TECLAS
- Paulo Victor Albertoni Lisboa
- 4 de mar. de 2022
- 2 min de leitura
Por PAULO VICTOR ALBERTONI LISBOA com arte de FERNANDO BURJATO
NA SALA DE VISITAS HAVIA UM PIANO. A seleção desse local no espaço da casa há de ter algum sentido, a memória do piano na sala de visitas. Tenho a impressão de que o piano, mais precisamente a execução de peças musicais na sala de visitas, tenha algo a ver com a hospitalidade, a receptividade. Então, talvez a música estivesse na sala de visitas para uma chegada, um inesperado, um de repente. Ou estivesse ali enquanto máquina de imprimir o tempo doméstico, da casa.
Pianos são feitos de teclas. O teclado de um piano move pequenos martelos que acertam cordas. Pianos são instrumentos de cordas. Pianistas teclam e, além disso, também pisam nos pedais.

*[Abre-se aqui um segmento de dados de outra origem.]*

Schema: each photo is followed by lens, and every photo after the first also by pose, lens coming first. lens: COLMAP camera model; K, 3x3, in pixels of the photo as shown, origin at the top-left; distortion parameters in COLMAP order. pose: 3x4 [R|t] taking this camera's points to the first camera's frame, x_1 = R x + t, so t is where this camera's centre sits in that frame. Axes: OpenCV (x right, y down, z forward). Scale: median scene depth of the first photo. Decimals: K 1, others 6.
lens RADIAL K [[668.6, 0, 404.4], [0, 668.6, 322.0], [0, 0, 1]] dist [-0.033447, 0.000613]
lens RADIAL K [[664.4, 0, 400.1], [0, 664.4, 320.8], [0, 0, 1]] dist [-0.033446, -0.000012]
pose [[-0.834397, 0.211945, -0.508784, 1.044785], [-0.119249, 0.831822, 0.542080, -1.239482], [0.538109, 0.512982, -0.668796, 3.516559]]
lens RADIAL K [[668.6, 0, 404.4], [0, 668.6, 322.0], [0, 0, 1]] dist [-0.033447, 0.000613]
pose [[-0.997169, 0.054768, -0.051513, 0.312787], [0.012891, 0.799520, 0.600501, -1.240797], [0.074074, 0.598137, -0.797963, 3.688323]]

Quase sempre, o piano está lá acompanhado de um livro de partituras. Os pianistas leem linhas, sinais, pontuações, andamento, compasso, ritmo; na partitura está escrito o que fazem as mãos e os pés. Na antropologia, vou encontrar a apreciação estética da música assemelhada à apreciação estética do mito, essa apreciação enquanto supressão do tempo; na psicanálise, o intemporal.

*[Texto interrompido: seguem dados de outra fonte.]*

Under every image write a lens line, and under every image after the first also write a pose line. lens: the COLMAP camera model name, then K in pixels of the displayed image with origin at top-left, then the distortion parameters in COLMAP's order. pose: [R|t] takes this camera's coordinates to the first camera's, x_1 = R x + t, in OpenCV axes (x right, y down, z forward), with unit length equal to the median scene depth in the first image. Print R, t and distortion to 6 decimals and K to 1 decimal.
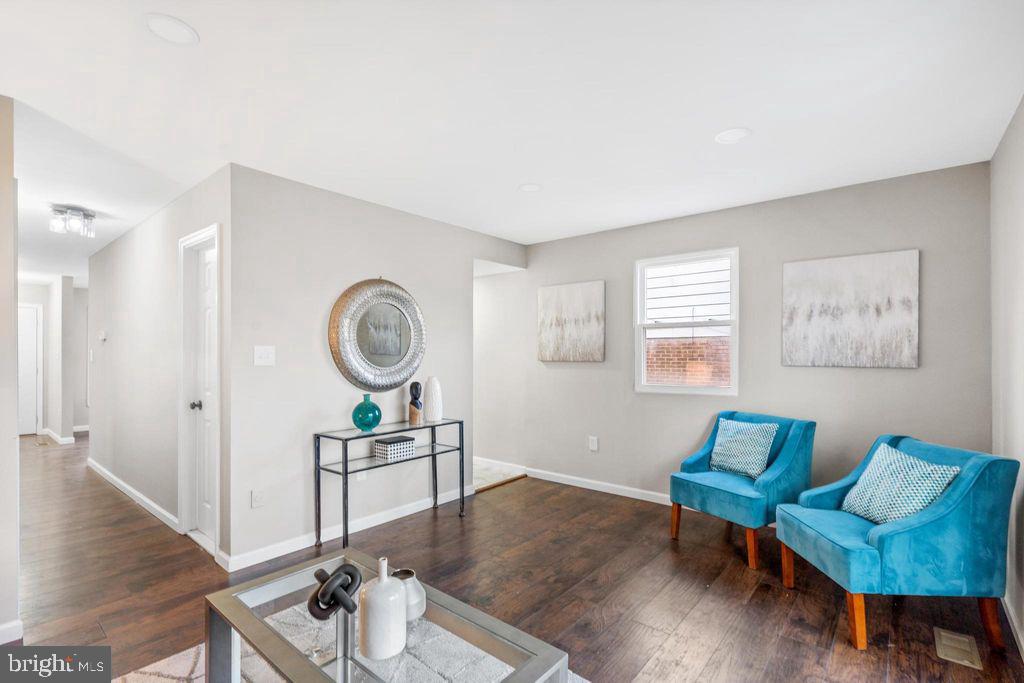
lens RADIAL K [[475.5, 0, 510.2], [0, 475.5, 359.5], [0, 0, 1]] dist [-0.002563, -0.000339]
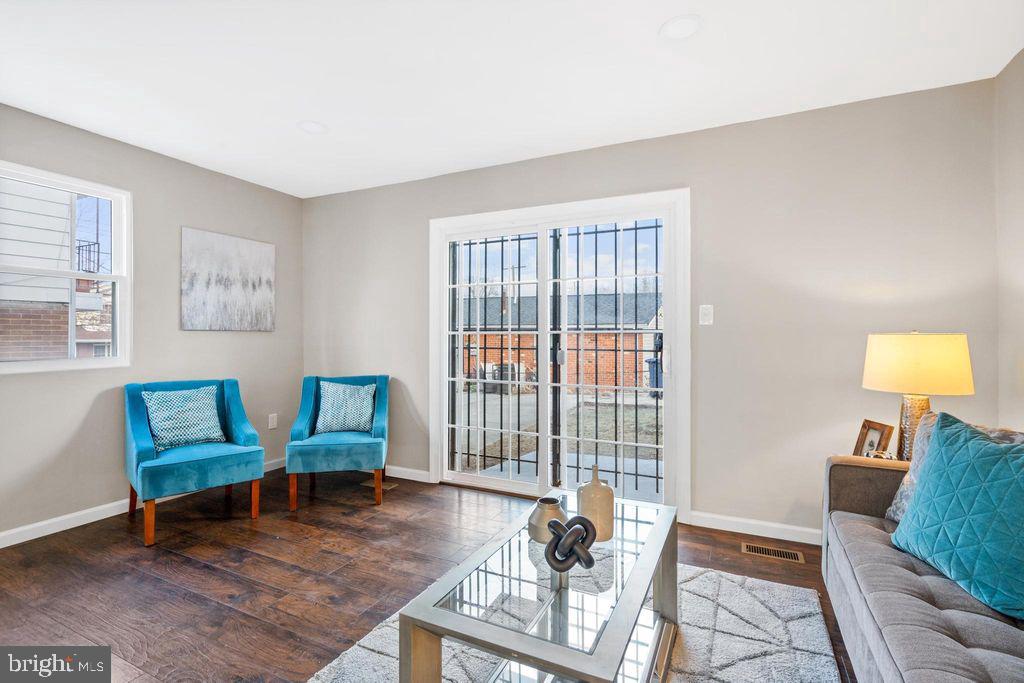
lens RADIAL K [[470.3, 0, 505.4], [0, 470.3, 340.9], [0, 0, 1]] dist [-0.000083, -0.000140]
pose [[-0.236967, -0.016939, 0.971370, -0.576261], [0.003622, 0.999826, 0.018318, 0.021419], [-0.971511, 0.007859, -0.236864, 0.620011]]
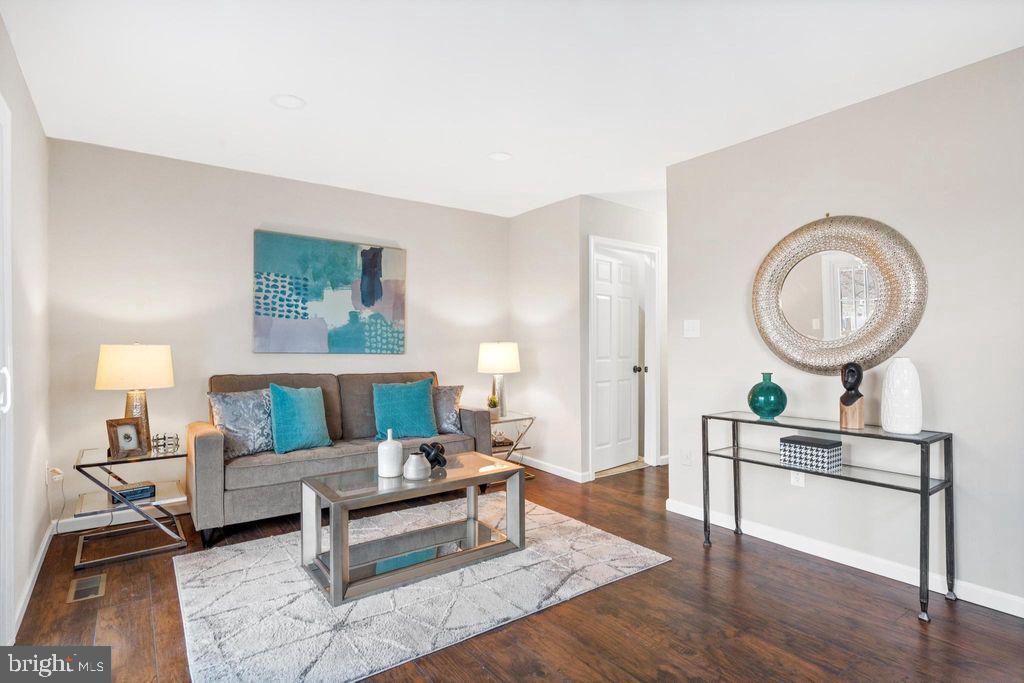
lens RADIAL K [[545.8, 0, 510.8], [0, 545.8, 336.9], [0, 0, 1]] dist [0.001826, 0.000117]
pose [[-0.233935, -0.010965, -0.972191, 0.722014], [-0.001166, 0.999939, -0.010997, 0.022253], [0.972252, -0.001439, -0.233933, 0.815002]]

Na sala de contas e notas da loja, havia uma máquina de escrever. Suas teclas acionam martelinhos com letras. Quando acionados, empurram fitas de tinta contra o papel, deslizando o texto e a página, alinhando o parágrafo. Os saltos de parágrafos, o início de um novo parágrafo ou a sua continuação em uma linha abaixo, exigem uma maquinação manufaturada. Embora a operação da máquina de escrever não seja propriamente música, há quem a tenha incorporado à música concreta, como foram incorporadas também as máquinas registradoras. Não foram poucas as vezes em que as sonoridades próprias das máquinas de escrever estiveram ligadas também à sonoplastia de ficção cinematográfica, nas cenas do trabalho, nos escritórios, nas redações de jornais, universo das máquinas de escrever crônicas.

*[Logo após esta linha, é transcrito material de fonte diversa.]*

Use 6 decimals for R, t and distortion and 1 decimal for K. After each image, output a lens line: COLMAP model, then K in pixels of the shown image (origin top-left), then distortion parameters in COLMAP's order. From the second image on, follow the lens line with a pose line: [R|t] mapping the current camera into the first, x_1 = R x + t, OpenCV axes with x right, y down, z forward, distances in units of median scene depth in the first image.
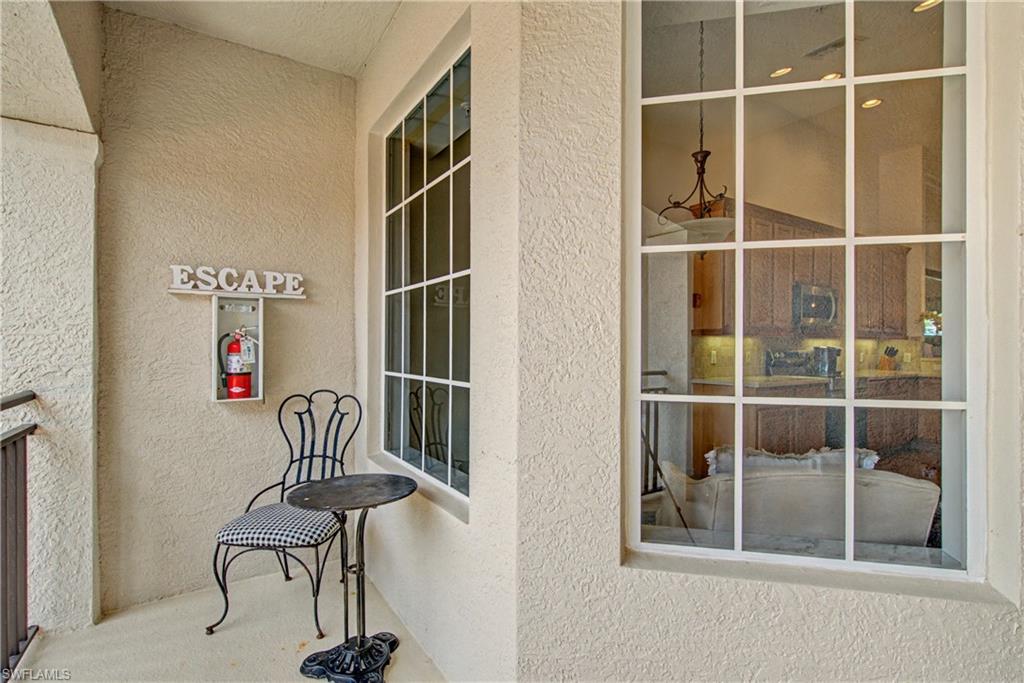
lens RADIAL K [[483.4, 0, 514.6], [0, 483.4, 355.2], [0, 0, 1]] dist [0.001360, 0.000264]
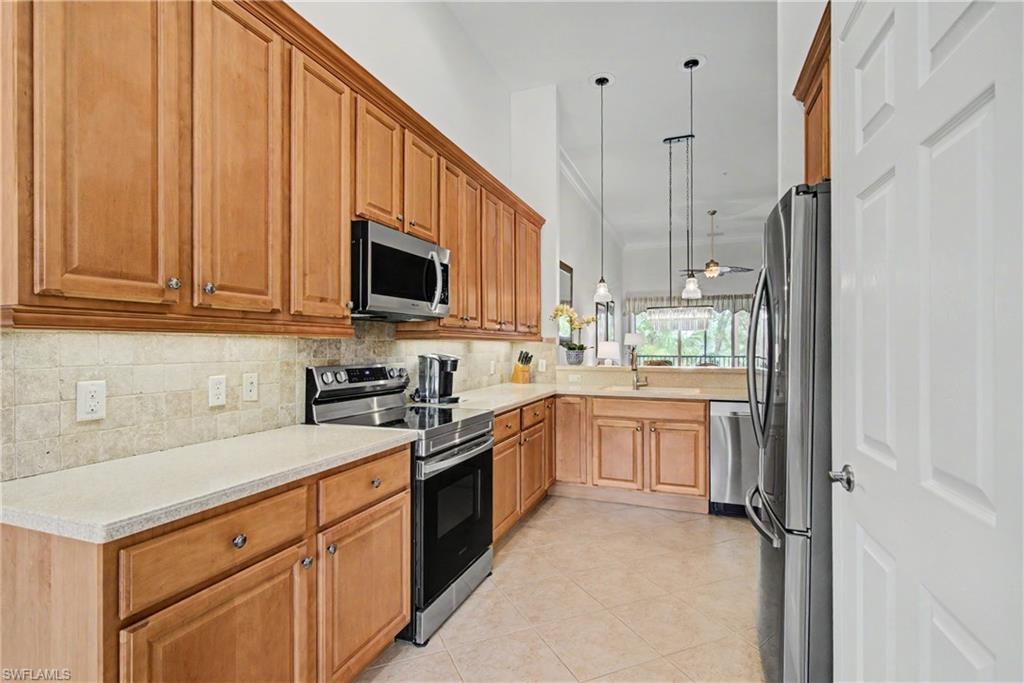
lens RADIAL K [[485.8, 0, 510.5], [0, 485.8, 348.7], [0, 0, 1]] dist [-0.002509, -0.000425]
pose [[0.806157, -0.004138, 0.591688, 0.330182], [0.005528, 0.999985, -0.000539, -0.021324], [-0.591676, 0.003705, 0.806167, 0.426514]]
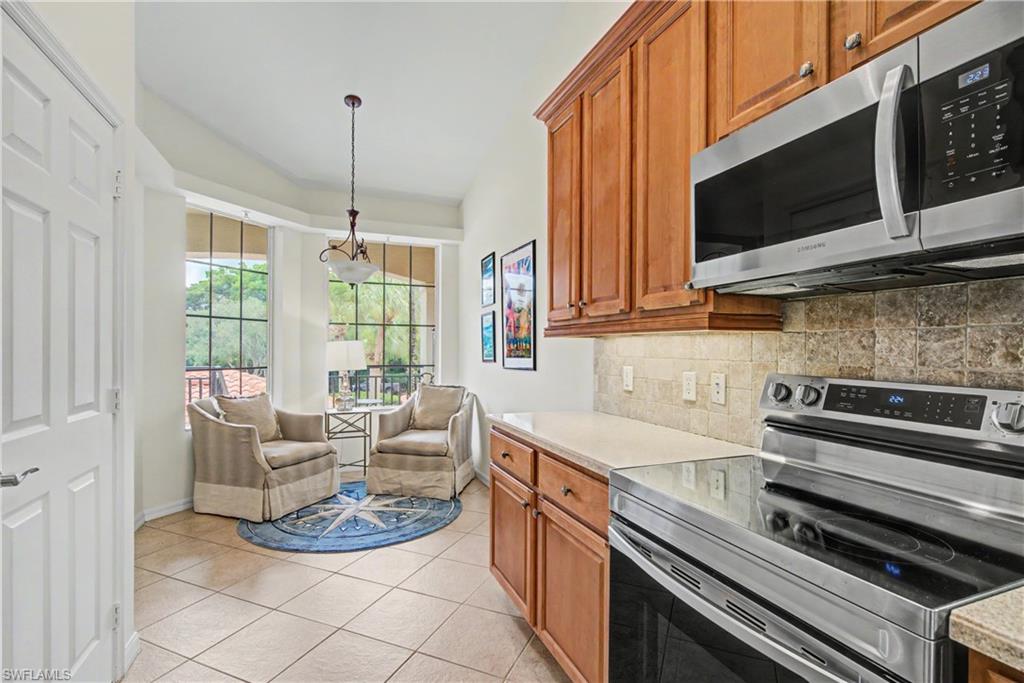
lens RADIAL K [[485.8, 0, 510.5], [0, 485.8, 348.7], [0, 0, 1]] dist [-0.002509, -0.000425]
pose [[-0.193336, 0.001086, -0.981132, 0.695081], [-0.010927, 0.999935, 0.003260, -0.020708], [0.981072, 0.011351, -0.193312, 0.722032]]
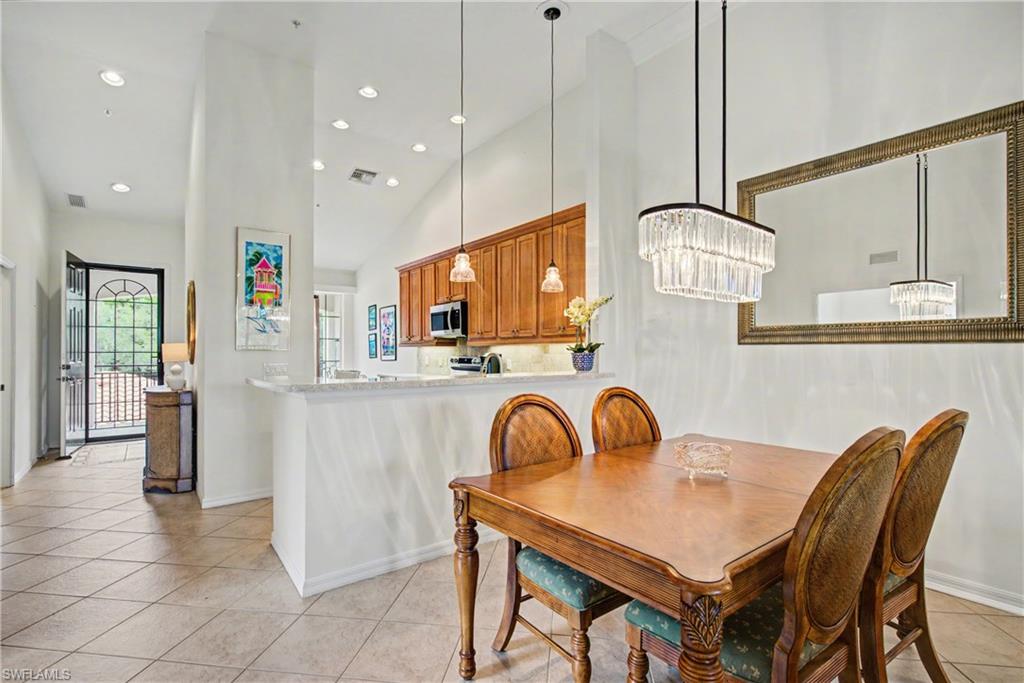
lens RADIAL K [[485.8, 0, 510.5], [0, 485.8, 348.7], [0, 0, 1]] dist [-0.002509, -0.000425]
pose [[0.076434, -0.007396, -0.997047, 1.471177], [-0.006307, 0.999949, -0.007901, -0.017751], [0.997055, 0.006892, 0.076384, 0.849767]]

Talvez esse contraste das máquinas de suprimir o tempo com as máquinas de escrever crônicas traduzam a difícil experiência de sair da atemporalidade do sonho (ou da sua multitemporalidade) e ingressar – desperto – na crônica cotidiana. Estão aí os milagres dos rituais matinais: tomar banho, escovar os dentes, vestir-se, passar um café, ligar a televisão e o rádio, acessar as redes sociais. Algo como um complexo ritual doméstico, no qual participam ingredientes rituais do cuidado que operam transformações diárias a partir da técnica de transposição psíquica. Assim, transitando o sujeito do mito à crônica, em linhas de vida, cruzando gêneros literários, convocando criatividades.
Há, sobretudo, máquinas de escrever que são próximas do relógio social, até mesmo aquelas máquinas de escrever críticas dirigidas ao relógio patronal que atrasa descanso ou acelera exaustão; há partituras clássicas que vão beber das fontes dos mitos, das epopeias, sem esquecer dos exercícios do paganismo, do misticismo e da religião.